Most readers would already be aware that Cactus' (NYSE:WHD) stock increased significantly by 9.4% over the past month. Since the market usually pay for a company’s long-term fundamentals, we decided to study the company’s key performance indicators to see if they could be influencing the market. In this article, we decided to focus on Cactus' ROE.
Return on equity or ROE is a key measure used to assess how efficiently a company's management is utilizing the company's capital. Put another way, it reveals the company's success at turning shareholder investments into profits.
View our latest analysis for Cactus
How Is ROE Calculated?
Return on equity can be calculated by using the formula:
Return on Equity = Net Profit (from continuing operations) ÷ Shareholders' Equity
So, based on the above formula, the ROE for Cactus is:
20% = US$237m ÷ US$1.2b (Based on the trailing twelve months to September 2024).

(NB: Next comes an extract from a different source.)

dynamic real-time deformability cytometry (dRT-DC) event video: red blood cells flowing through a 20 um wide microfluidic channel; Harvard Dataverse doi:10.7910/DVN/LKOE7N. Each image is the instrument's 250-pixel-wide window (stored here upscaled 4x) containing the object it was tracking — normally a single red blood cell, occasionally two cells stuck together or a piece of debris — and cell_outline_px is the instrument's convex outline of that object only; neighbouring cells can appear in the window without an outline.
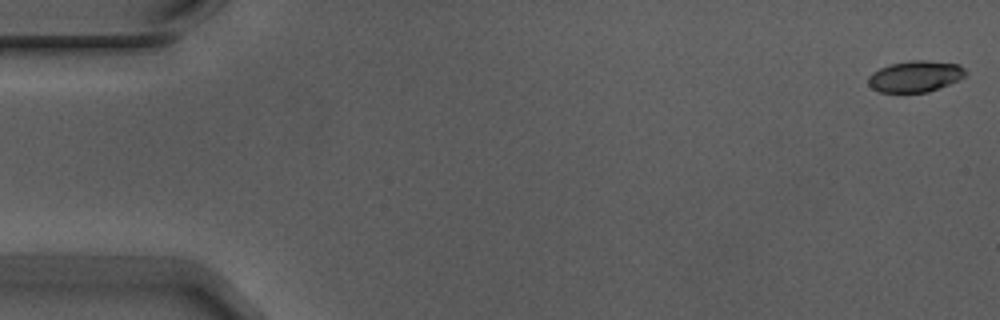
{"species": "Egyptian fruit bat (a non-hibernating species)", "species_latin": "Rousettus aegyptiacus", "temperature_condition": "warm", "stored_images_in_passage": 55, "camera_frame_rate_fps": 3000, "um_per_image_px": 0.085, "animal": {"sex": "male"}, "frame": {"image": 1, "passage_image": 1, "time_ms": 0.0, "image_size_px": [1000, 320], "cell_outline_px": [[968, 72], [964, 76], [948, 84], [928, 92], [880, 92], [872, 88], [868, 84], [868, 76], [872, 72], [880, 68], [892, 64], [912, 60], [924, 60], [960, 64]], "centroid_in_image_um": [77.79, 6.48], "position_along_channel_um": 7.2, "area_um2": 17.57}}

The 'return' is the yearly profit. That means that for every $1 worth of shareholders' equity, the company generated $0.20 in profit.
What Is The Relationship Between ROE And Earnings Growth?
So far, we've learned that ROE is a measure of a company's profitability. Based on how much of its profits the company chooses to reinvest or "retain", we are then able to evaluate a company's future ability to generate profits. Generally speaking, other things being equal, firms with a high return on equity and profit retention, have a higher growth rate than firms that don’t share these attributes.
Cactus' Earnings Growth And 20% ROE
To begin with, Cactus seems to have a respectable ROE. On comparing with the average industry ROE of 14% the company's ROE looks pretty remarkable. This probably laid the ground for Cactus' significant 29% net income growth seen over the past five years. We believe that there might also be other aspects that are positively influencing the company's earnings growth. For example, it is possible that the company's management has made some good strategic decisions, or that the company has a low payout ratio.
We then compared Cactus' net income growth with the industry and found that the company's growth figure is lower than the average industry growth rate of 52% in the same 5-year period, which is a bit concerning.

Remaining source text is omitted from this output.